= Beginning of Section =
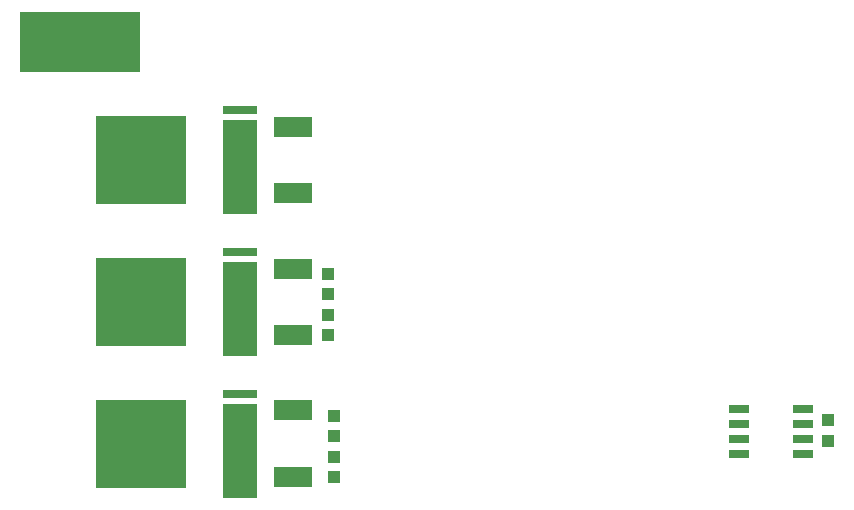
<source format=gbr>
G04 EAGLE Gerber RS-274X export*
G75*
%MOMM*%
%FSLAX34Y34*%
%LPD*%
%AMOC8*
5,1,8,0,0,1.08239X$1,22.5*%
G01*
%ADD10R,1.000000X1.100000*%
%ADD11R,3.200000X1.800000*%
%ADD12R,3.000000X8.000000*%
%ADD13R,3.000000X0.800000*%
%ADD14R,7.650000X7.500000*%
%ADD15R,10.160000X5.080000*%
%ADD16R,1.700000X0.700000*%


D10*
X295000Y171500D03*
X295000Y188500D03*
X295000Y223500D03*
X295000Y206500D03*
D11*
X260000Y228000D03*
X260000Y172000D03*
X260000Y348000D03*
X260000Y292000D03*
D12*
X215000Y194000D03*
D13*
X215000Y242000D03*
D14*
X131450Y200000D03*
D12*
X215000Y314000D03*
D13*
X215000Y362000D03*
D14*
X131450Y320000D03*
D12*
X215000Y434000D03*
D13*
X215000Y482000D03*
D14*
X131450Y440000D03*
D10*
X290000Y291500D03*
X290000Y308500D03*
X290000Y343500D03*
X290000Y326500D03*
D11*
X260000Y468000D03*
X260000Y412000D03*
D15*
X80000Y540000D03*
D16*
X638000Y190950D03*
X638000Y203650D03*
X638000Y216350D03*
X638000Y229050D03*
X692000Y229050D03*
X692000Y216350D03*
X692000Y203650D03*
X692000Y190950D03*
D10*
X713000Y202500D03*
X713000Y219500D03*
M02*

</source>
= End of Section =
= Beginning of Section =
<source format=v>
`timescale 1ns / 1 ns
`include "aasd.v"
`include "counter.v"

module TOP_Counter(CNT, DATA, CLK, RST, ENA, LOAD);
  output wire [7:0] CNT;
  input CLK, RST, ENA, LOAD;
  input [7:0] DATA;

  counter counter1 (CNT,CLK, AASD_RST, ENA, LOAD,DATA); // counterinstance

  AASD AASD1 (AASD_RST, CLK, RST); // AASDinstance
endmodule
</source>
= End of Section =
**Work instructions:**
Go through the entries and return each line where the word "source" appears.

**Exercise response:**
<source format=gbr>
</source>
<source format=v>
</source>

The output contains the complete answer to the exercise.